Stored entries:
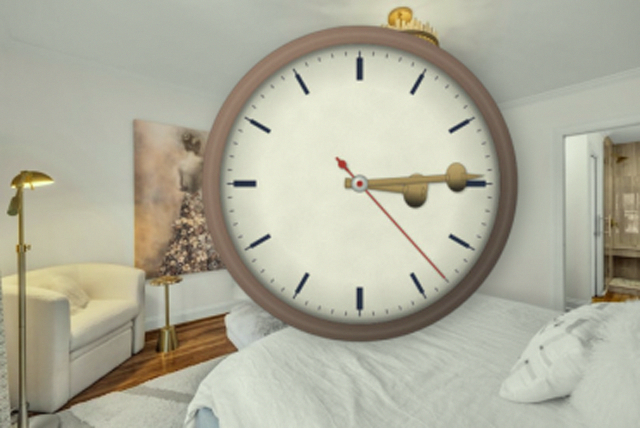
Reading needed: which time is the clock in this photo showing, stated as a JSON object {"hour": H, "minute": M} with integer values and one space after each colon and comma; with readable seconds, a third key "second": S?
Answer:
{"hour": 3, "minute": 14, "second": 23}
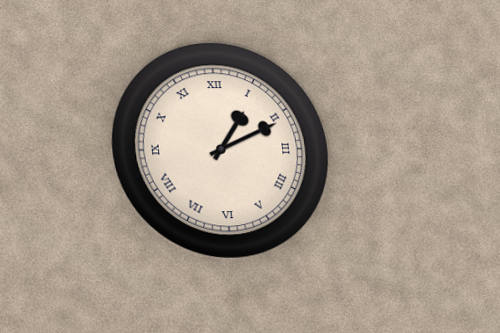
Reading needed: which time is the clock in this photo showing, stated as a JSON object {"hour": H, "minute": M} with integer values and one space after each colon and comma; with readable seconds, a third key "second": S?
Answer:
{"hour": 1, "minute": 11}
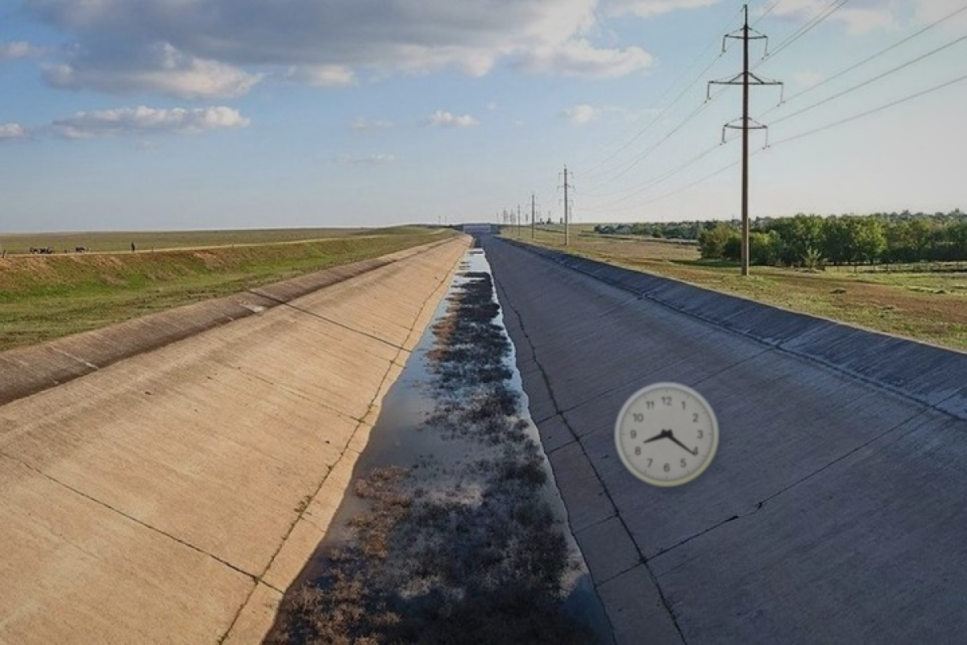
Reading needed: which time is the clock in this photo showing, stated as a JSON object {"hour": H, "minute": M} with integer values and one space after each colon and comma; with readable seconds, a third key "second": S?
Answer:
{"hour": 8, "minute": 21}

**What is asked**. Turn every line of the records above into a Markdown table with the columns "Row" and "Text", giving each line a row number and skipping blank lines. Leave the pictures out.

**Task result**.
| Row | Text |
|---|---|
| 1 | Reading needed: which time is the clock in this photo showing, stated as a JSON object {"hour": H, "minute": M} with integer values and one space after each colon and comma; with readable seconds, a third key "second": S? |
| 2 | Answer: |
| 3 | {"hour": 3, "minute": 14, "second": 23} |
| 4 | Reading needed: which time is the clock in this photo showing, stated as a JSON object {"hour": H, "minute": M} with integer values and one space after each colon and comma; with readable seconds, a third key "second": S? |
| 5 | Answer: |
| 6 | {"hour": 1, "minute": 11} |
| 7 | Reading needed: which time is the clock in this photo showing, stated as a JSON object {"hour": H, "minute": M} with integer values and one space after each colon and comma; with readable seconds, a third key "second": S? |
| 8 | Answer: |
| 9 | {"hour": 8, "minute": 21} |